DIRECTIONS FOR THIS TASK. For the entries below, report every line that includes the word "working".

DATA SHOWN.
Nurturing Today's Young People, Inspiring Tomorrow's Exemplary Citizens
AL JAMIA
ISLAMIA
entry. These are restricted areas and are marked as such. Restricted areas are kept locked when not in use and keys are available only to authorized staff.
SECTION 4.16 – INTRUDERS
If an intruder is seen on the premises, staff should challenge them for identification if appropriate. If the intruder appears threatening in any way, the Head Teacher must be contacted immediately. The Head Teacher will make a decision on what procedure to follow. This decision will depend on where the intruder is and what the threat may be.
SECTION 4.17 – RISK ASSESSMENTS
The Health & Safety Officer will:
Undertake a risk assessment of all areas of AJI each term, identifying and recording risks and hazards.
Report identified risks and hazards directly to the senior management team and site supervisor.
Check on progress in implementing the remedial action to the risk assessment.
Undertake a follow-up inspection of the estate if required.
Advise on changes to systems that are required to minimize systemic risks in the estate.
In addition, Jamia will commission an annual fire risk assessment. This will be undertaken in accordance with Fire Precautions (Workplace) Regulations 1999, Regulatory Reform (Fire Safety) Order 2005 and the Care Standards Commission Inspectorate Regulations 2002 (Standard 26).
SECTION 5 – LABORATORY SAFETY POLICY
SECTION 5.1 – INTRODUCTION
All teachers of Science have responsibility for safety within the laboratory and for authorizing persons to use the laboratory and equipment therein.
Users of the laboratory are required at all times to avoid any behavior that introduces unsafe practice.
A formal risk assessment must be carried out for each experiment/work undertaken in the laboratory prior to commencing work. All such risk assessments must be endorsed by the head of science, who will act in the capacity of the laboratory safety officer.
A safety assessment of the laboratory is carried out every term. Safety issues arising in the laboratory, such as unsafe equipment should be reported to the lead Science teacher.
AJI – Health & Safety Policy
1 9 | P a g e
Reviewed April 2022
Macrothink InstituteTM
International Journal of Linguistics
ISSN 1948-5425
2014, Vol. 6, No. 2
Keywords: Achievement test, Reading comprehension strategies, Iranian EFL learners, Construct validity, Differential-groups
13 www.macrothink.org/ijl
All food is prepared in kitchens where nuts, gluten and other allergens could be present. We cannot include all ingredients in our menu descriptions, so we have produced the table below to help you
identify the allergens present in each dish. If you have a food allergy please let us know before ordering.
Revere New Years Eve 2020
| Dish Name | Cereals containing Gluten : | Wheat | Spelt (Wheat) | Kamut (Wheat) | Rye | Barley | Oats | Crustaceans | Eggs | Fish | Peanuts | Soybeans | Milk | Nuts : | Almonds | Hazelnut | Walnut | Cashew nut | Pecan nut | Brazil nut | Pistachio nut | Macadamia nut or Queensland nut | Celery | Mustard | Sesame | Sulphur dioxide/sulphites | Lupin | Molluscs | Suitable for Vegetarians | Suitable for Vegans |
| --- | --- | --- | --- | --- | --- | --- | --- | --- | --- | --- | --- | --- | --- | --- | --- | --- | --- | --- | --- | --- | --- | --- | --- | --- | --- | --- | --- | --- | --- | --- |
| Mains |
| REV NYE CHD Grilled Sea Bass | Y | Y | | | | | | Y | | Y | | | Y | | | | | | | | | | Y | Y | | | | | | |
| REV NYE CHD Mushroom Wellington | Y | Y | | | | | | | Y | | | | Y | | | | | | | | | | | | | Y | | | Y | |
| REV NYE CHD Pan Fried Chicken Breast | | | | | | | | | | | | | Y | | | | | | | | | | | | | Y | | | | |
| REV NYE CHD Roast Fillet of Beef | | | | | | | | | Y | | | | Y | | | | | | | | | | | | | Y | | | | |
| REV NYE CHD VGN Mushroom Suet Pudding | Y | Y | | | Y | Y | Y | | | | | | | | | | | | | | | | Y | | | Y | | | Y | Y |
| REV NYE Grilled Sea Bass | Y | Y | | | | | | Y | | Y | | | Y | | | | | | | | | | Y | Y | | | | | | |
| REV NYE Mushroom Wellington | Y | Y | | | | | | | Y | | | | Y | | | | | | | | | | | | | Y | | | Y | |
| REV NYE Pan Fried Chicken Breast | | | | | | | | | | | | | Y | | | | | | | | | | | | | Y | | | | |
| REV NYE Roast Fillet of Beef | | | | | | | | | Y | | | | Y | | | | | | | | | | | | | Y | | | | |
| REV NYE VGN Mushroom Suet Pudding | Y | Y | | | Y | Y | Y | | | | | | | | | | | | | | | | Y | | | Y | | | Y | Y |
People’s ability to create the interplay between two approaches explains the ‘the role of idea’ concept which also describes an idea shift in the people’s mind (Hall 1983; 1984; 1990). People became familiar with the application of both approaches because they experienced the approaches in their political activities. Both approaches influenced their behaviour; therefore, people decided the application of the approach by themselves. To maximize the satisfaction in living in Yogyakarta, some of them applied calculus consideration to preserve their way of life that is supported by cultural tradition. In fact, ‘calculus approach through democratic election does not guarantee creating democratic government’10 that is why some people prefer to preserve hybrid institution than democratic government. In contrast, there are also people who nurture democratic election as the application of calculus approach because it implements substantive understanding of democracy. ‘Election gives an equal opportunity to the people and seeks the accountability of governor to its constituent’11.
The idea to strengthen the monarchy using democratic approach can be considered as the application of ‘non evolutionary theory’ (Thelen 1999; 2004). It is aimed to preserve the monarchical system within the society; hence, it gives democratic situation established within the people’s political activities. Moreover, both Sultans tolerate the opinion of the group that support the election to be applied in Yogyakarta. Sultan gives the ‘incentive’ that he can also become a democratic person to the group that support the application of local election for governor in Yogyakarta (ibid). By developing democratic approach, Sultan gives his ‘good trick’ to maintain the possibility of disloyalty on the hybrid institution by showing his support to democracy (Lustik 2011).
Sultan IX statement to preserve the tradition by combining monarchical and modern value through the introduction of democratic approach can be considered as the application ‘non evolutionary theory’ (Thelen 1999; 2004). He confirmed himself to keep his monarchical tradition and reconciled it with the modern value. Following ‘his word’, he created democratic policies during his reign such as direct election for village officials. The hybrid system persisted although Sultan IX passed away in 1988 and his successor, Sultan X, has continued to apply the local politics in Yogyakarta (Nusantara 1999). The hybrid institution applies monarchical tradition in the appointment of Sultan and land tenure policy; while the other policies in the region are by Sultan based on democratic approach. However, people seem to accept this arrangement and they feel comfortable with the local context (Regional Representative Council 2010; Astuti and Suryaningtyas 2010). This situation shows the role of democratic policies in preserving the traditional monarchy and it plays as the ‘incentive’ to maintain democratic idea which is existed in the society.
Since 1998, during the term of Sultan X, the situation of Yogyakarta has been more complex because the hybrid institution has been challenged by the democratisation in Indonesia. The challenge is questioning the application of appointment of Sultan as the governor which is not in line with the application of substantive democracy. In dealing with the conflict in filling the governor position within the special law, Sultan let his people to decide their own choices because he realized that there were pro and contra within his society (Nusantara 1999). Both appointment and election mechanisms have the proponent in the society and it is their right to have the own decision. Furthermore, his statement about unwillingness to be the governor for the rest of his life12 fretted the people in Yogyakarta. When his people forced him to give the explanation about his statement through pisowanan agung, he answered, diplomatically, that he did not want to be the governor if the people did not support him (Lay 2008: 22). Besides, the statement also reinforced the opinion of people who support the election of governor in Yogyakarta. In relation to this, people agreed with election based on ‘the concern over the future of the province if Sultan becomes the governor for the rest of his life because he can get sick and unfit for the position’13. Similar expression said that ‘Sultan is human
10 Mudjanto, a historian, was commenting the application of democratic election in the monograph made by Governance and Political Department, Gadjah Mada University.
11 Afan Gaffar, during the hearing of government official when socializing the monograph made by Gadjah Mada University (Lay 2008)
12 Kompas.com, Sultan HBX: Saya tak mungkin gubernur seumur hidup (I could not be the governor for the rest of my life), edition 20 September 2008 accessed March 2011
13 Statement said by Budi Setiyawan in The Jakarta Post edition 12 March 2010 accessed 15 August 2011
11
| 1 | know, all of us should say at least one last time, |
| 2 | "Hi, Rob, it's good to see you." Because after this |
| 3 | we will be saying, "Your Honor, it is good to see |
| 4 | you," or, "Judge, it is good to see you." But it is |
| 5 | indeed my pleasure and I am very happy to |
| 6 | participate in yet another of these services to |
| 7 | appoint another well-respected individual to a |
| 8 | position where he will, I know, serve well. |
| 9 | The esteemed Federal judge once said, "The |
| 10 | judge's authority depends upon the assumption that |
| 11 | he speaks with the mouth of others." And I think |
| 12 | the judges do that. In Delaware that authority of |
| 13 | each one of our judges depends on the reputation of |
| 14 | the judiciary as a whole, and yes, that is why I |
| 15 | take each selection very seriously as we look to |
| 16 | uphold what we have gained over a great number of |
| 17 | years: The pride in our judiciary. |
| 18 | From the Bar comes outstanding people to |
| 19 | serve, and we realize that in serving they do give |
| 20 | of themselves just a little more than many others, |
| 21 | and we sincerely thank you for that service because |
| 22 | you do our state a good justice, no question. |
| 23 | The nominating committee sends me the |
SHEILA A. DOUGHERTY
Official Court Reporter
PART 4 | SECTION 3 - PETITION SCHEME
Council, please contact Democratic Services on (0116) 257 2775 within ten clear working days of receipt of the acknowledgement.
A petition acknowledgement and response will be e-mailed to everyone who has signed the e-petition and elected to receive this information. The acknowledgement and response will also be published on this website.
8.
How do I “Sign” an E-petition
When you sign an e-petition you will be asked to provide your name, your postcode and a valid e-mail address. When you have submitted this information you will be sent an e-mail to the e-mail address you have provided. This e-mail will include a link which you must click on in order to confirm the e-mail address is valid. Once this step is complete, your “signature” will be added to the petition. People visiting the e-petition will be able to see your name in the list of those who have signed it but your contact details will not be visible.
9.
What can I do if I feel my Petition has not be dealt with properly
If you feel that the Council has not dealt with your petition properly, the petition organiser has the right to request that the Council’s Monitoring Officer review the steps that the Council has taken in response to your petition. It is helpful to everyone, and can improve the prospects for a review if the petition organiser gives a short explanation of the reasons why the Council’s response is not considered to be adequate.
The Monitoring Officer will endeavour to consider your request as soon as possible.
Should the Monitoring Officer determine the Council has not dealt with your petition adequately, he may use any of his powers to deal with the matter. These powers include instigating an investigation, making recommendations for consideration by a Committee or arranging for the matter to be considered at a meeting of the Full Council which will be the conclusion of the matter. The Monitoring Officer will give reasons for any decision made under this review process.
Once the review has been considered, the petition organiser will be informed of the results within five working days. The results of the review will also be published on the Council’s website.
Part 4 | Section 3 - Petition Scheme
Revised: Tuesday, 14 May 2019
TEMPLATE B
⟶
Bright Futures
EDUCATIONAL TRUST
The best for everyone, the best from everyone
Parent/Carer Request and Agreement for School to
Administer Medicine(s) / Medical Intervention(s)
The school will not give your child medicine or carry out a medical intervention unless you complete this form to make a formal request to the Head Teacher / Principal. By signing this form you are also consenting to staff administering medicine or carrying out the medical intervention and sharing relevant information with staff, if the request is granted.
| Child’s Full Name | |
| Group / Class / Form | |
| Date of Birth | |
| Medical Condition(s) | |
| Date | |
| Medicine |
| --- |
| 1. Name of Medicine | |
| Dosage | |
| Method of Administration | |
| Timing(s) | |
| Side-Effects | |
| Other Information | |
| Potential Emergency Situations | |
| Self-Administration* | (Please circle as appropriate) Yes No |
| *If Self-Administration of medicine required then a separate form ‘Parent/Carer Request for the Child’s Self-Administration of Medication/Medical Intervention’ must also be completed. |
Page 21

REPLY TO THE EXERCISE.
Council, please contact Democratic Services on (0116) 257 2775 within ten clear working days of receipt of the acknowledgement.
Once the review has been considered, the petition organiser will be informed of the results within five working days. The results of the review will also be published on the Council’s website.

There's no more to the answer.